Since this table has multi-level headers, some of its columns will be multi-indexed (having a hierarchical or nested structure). Directly saving these multi-indexed header columns may make the CSV harder to interpret with standard spreadsheet software, which typically expects a flat column structure. Therefore, before saving it to a CSV document, you can simplify the nested header structure using appropriate flattening:
try:
# Step 5: Clean up the DataFrame.
# Flatten multi-level headers if they exist, converting non-strings to empty strings.
if isinstance(df.columns, pd.MultiIndex):
# Flatten the column headers, filtering out any None or NaN values.
df.columns = [" ".join(filter(None, map(str, col))) for col in df.columns]
# Reset the index to clean up the DataFrame.
df = df.reset_index(drop=True)
return df
except Exception as e:
print(f"Error cleaning or processing the DataFrame: {e}")
In the above code segment:
isinstance(df.columns, pd.MultiIndex) checks if the DataFrame df has multi-level (hierarchical) column headers.
In pandas, MultiIndex is used when the table has more than one level of column headers.
filter(None, ...) filters out any null values.
map(str, col) converts all elements of the column header tuple to string.
' '.join(...) joins the strings with a space separator.
Finally, you can save the scraped table data to a CSV file and print the results to stdout:
if gdp_df is not None:
print("Successfully extracted the table!")
print(gdp_df)
# Save the DataFrame to a CSV file with headers.
file_name = "gdp_by_country"
gdp_df.to_csv(f"{file_name}.csv", index=False)
print(f"Data saved to '{file_name}.csv'.")

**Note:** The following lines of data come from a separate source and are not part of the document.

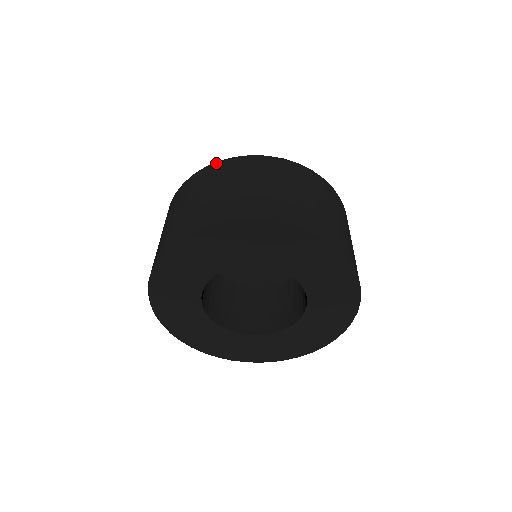
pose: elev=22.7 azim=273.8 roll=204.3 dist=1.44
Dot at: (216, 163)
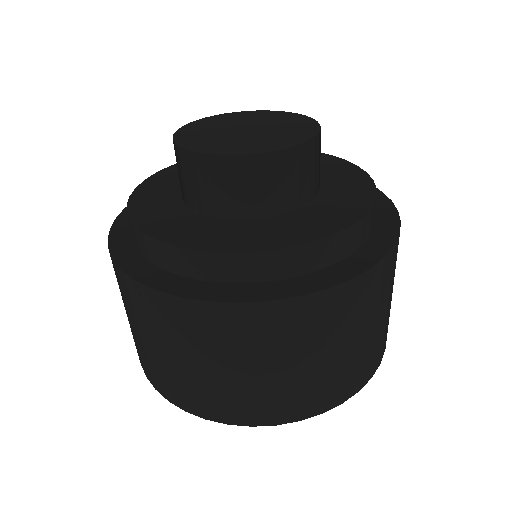
Dot at: (109, 252)
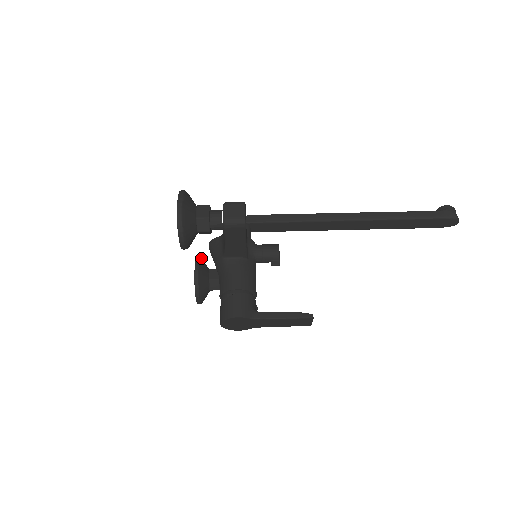
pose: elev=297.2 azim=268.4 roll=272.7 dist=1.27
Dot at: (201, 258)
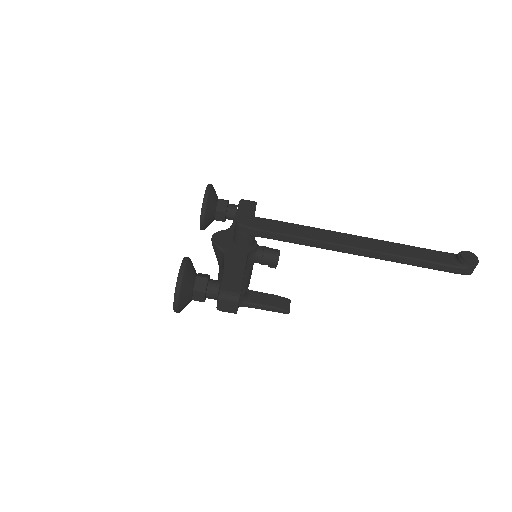
Dot at: (208, 199)
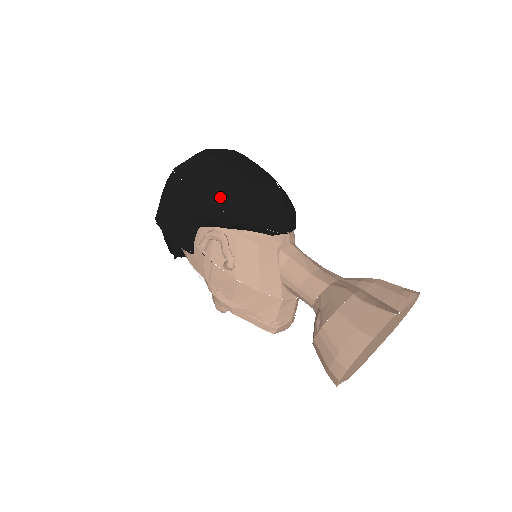
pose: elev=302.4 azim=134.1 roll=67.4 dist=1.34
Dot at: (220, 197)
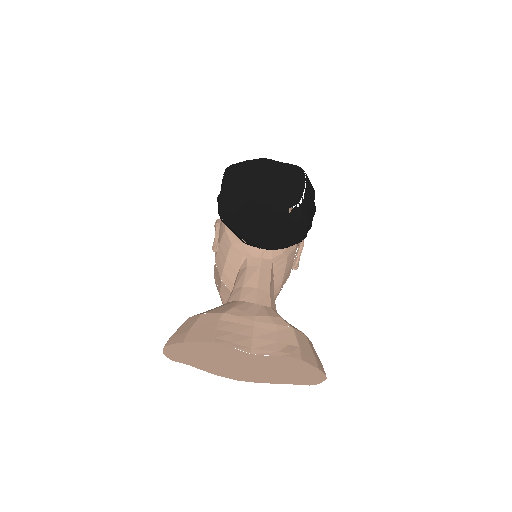
Dot at: (226, 197)
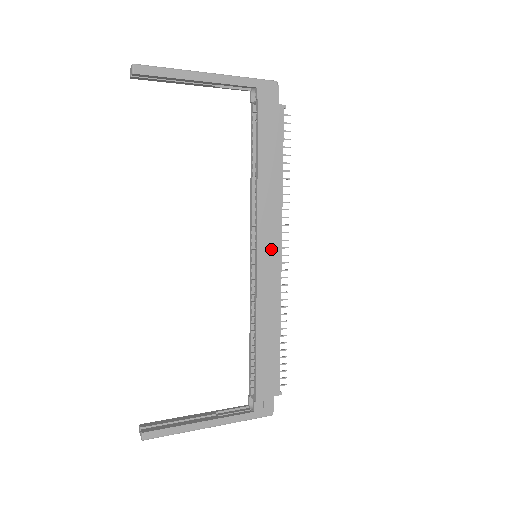
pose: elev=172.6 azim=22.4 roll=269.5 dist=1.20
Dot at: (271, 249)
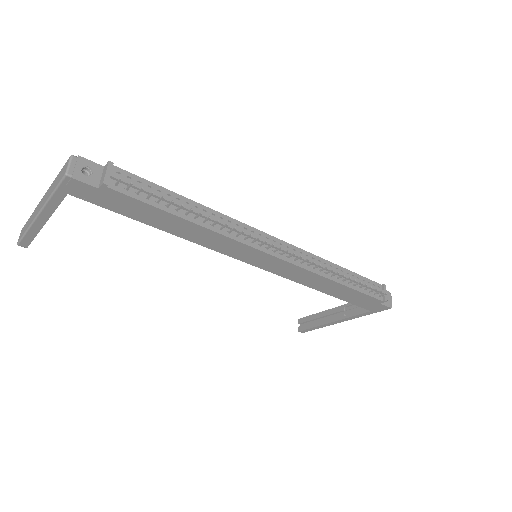
Dot at: (258, 257)
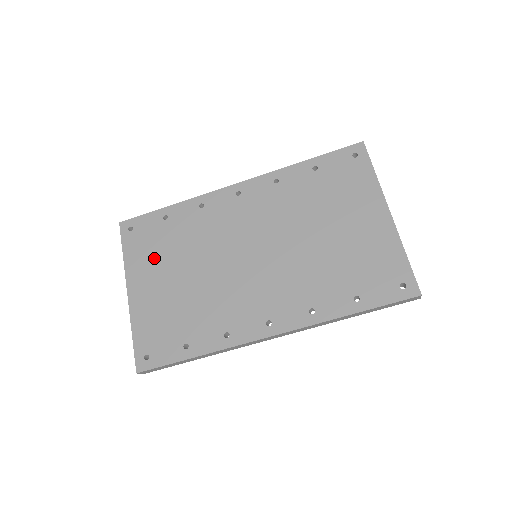
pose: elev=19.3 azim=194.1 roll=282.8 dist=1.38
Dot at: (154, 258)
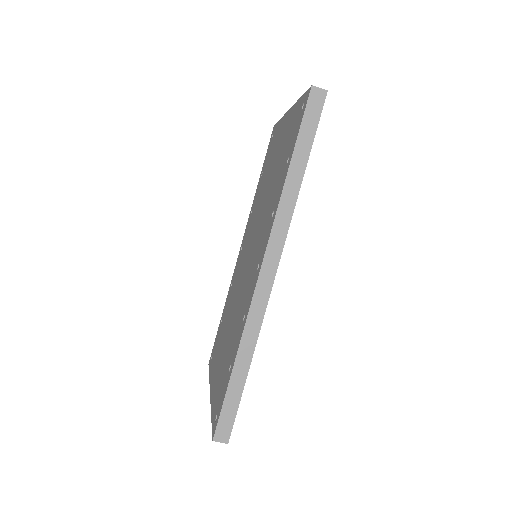
Dot at: (218, 351)
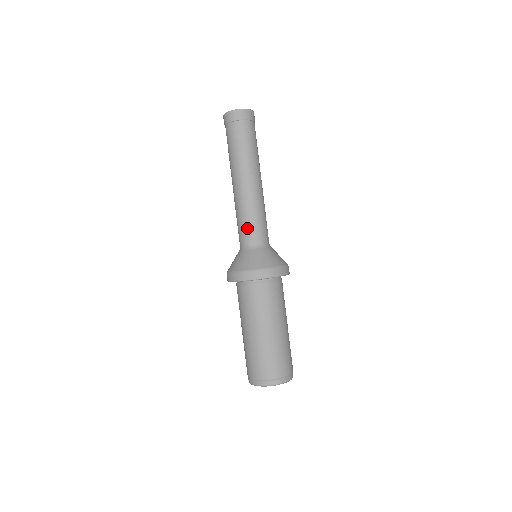
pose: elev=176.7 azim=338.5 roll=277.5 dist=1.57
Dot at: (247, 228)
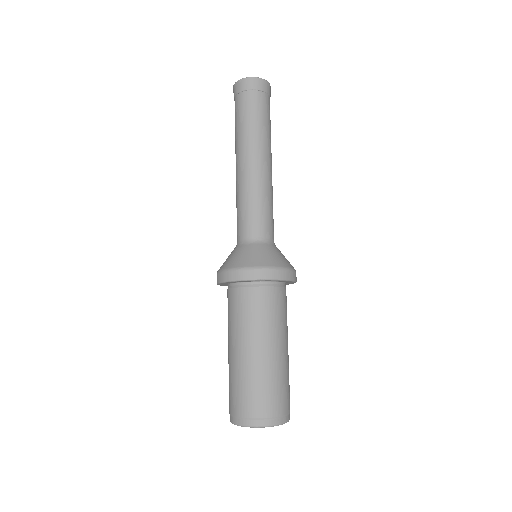
Dot at: (243, 218)
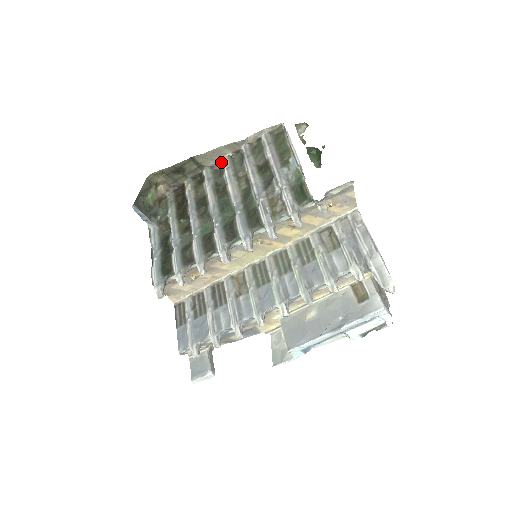
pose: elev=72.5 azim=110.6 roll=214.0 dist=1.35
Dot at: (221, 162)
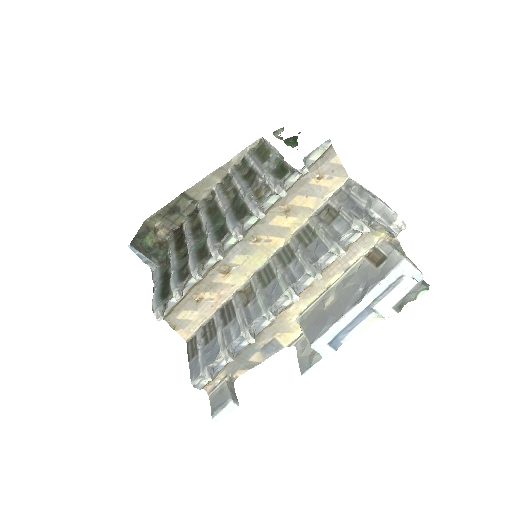
Dot at: (213, 192)
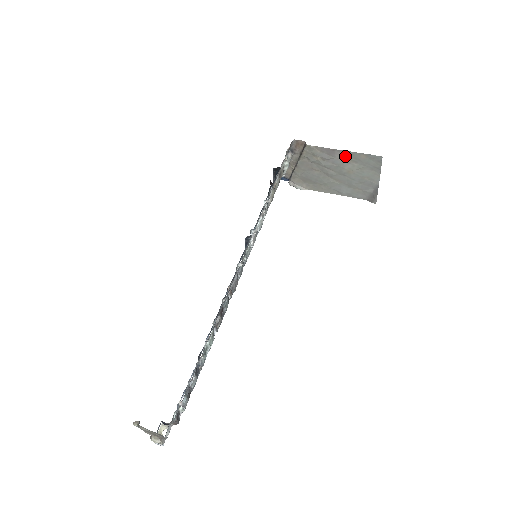
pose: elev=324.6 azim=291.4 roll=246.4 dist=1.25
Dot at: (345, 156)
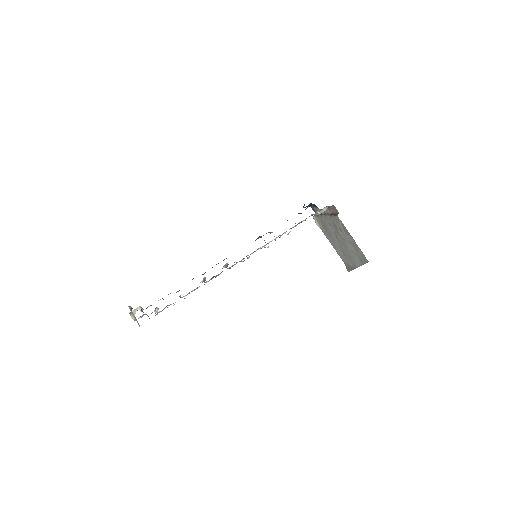
Dot at: (352, 241)
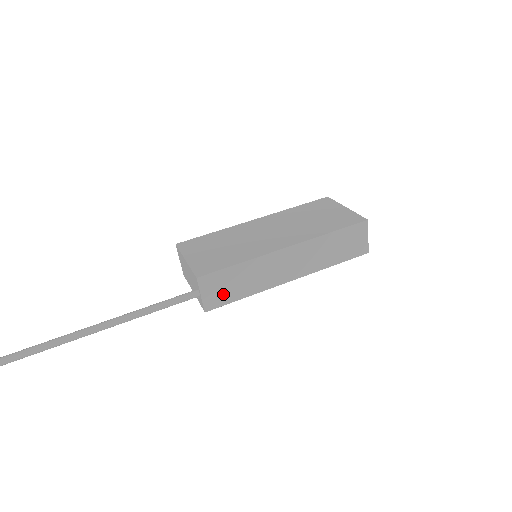
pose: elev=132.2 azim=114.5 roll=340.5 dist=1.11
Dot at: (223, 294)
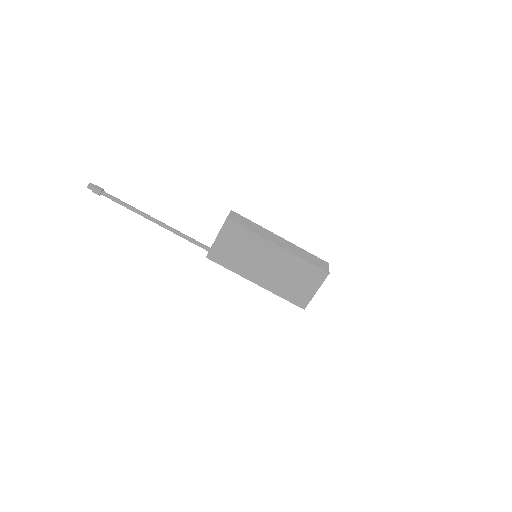
Dot at: occluded
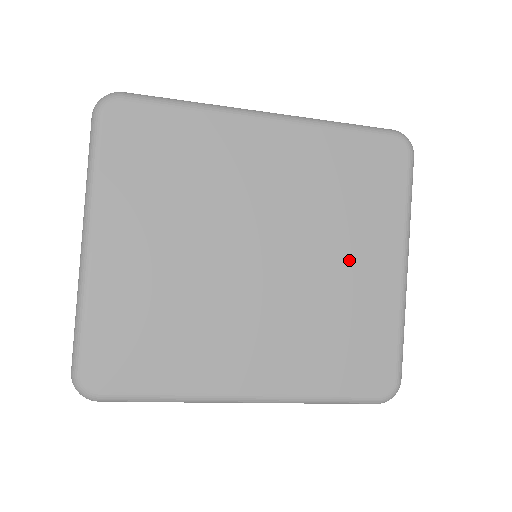
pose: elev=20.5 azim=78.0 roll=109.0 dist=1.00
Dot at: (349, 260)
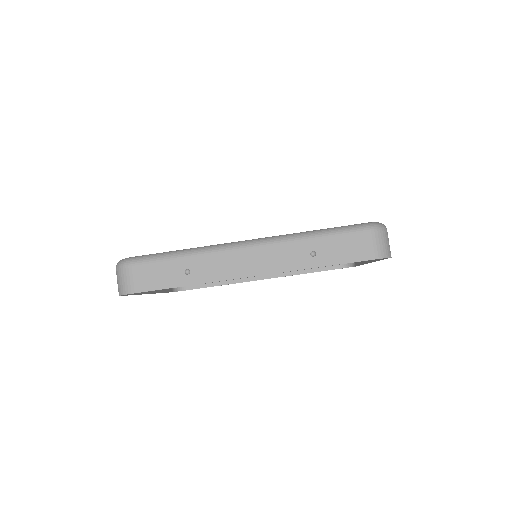
Dot at: occluded
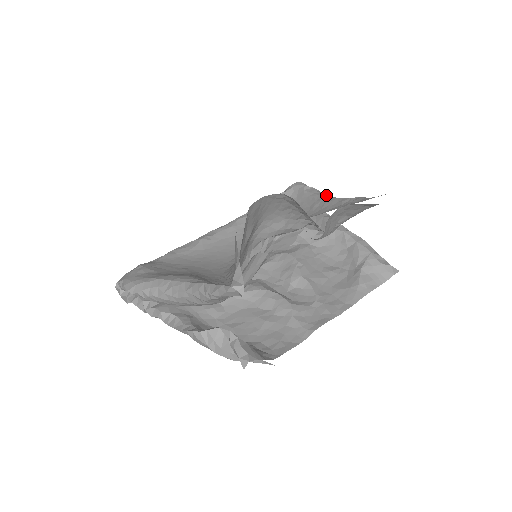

Here’s what the complete code should look like after combining all the steps:
# Step 1: Import the modules.
import requests
import pandas as pd
from bs4 import BeautifulSoup
from io import StringIO
def fetch_gdp_table():
try:
# Step 2: Send a request to the Wikipedia page.
url = "https://en.wikipedia.org/wiki/List_of_countries_by_GDP_(nominal)"
response = requests.get(url)
response.raise_for_status() # Check if the request was successful.
except requests.exceptions.RequestException as e:
print(f"Error fetching the webpage: {e}")
return None
try:
# Step 3.1: Parse the HTML content with BeautifulSoup.
soup = BeautifulSoup(response.content, "html.parser")
# Step 3.2: Find the specific table (usually the first large table on the page).
tables = soup.find_all("table", {"class": "wikitable"})
if not tables:
print("Error: Could not find the expected table on the page.")
return None
table = tables[0] # First table contains the list of countries by GDP (nominal).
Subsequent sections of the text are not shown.